» **Exercise instructions**
Report every line of the records that contains the word "snow", copying each such line in full. Case counts.
— START Records shown —
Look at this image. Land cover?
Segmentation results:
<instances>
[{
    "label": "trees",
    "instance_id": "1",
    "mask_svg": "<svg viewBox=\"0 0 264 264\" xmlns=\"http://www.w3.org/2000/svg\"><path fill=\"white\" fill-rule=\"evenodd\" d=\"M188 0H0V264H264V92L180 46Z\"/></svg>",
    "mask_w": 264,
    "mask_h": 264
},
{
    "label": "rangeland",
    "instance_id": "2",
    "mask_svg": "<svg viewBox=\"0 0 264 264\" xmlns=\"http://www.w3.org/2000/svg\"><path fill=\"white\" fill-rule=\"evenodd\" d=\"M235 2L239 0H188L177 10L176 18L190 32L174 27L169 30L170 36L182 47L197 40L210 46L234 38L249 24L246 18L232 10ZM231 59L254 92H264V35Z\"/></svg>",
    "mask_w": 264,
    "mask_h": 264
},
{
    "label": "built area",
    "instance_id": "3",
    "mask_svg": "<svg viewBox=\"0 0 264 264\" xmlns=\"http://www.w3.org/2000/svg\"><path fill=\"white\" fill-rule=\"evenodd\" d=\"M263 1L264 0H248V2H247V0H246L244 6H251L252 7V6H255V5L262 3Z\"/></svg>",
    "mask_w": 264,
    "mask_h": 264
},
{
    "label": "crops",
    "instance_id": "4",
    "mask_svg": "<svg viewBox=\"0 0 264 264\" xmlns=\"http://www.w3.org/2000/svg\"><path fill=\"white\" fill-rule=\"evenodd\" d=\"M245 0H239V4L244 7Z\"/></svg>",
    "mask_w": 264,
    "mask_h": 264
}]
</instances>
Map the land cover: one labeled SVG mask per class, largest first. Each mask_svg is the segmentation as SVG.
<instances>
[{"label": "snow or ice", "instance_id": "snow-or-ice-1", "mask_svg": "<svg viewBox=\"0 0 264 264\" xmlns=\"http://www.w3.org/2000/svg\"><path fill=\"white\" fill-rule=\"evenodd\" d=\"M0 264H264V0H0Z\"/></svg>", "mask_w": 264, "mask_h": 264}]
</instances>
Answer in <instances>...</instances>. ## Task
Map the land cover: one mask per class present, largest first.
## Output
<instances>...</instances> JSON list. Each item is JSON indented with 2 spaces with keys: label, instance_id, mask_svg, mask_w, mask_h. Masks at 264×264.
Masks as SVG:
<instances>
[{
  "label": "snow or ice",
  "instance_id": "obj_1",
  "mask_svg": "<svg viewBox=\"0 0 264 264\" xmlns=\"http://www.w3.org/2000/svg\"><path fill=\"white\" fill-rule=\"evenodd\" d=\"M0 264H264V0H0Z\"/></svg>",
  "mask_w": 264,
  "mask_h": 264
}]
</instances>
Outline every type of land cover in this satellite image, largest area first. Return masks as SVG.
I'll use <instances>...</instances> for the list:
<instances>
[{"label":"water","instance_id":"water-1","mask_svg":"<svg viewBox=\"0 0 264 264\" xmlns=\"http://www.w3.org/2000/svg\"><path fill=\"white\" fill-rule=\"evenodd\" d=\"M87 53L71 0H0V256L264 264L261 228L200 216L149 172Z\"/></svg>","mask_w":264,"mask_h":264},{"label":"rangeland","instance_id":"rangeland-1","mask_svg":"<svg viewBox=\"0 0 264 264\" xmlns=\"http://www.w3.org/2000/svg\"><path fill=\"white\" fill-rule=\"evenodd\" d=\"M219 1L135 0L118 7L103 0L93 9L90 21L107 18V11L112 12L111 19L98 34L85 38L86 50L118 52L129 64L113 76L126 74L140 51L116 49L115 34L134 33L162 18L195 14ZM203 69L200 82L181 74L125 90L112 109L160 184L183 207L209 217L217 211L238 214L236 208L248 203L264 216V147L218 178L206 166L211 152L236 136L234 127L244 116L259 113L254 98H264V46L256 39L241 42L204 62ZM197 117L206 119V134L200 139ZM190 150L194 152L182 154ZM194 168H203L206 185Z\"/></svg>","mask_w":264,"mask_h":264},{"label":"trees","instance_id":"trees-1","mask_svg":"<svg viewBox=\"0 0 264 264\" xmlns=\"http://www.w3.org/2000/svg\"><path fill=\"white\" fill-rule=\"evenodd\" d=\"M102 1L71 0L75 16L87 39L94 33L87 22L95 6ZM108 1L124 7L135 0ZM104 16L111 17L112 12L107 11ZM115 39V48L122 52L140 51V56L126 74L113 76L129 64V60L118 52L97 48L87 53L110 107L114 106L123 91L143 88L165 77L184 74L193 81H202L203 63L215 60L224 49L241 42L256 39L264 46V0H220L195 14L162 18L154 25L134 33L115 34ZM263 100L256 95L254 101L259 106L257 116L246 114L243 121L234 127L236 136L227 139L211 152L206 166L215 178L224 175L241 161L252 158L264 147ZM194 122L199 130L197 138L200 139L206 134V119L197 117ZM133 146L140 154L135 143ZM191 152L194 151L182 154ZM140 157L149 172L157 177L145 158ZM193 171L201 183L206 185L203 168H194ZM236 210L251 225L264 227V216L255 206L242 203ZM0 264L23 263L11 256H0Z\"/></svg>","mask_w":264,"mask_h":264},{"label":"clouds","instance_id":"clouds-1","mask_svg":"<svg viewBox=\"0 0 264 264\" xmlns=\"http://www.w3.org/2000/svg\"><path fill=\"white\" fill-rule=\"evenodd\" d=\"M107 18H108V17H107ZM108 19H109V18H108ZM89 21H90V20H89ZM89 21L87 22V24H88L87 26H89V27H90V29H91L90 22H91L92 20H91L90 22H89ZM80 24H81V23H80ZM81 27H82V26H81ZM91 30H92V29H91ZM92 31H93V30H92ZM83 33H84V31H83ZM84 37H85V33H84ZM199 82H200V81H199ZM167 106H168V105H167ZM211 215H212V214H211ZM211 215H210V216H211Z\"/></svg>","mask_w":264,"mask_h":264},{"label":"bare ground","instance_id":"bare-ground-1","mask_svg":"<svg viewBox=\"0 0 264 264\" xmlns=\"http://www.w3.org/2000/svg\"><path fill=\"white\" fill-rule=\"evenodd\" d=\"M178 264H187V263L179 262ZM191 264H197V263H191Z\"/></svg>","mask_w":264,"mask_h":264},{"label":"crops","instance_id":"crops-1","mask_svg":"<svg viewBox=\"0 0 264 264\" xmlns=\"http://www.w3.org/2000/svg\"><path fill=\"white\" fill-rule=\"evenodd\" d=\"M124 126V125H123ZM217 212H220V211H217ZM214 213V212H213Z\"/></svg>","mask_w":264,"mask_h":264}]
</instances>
— END Records shown —
» **Problem solution**
[{"label": "snow or ice", "instance_id": "snow-or-ice-1", "mask_svg": "<svg viewBox=\"0 0 264 264\" xmlns=\"http://www.w3.org/2000/svg\"><path fill=\"white\" fill-rule=\"evenodd\" d=\"M0 264H264V0H0Z\"/></svg>", "mask_w": 264, "mask_h": 264}]
  "label": "snow or ice",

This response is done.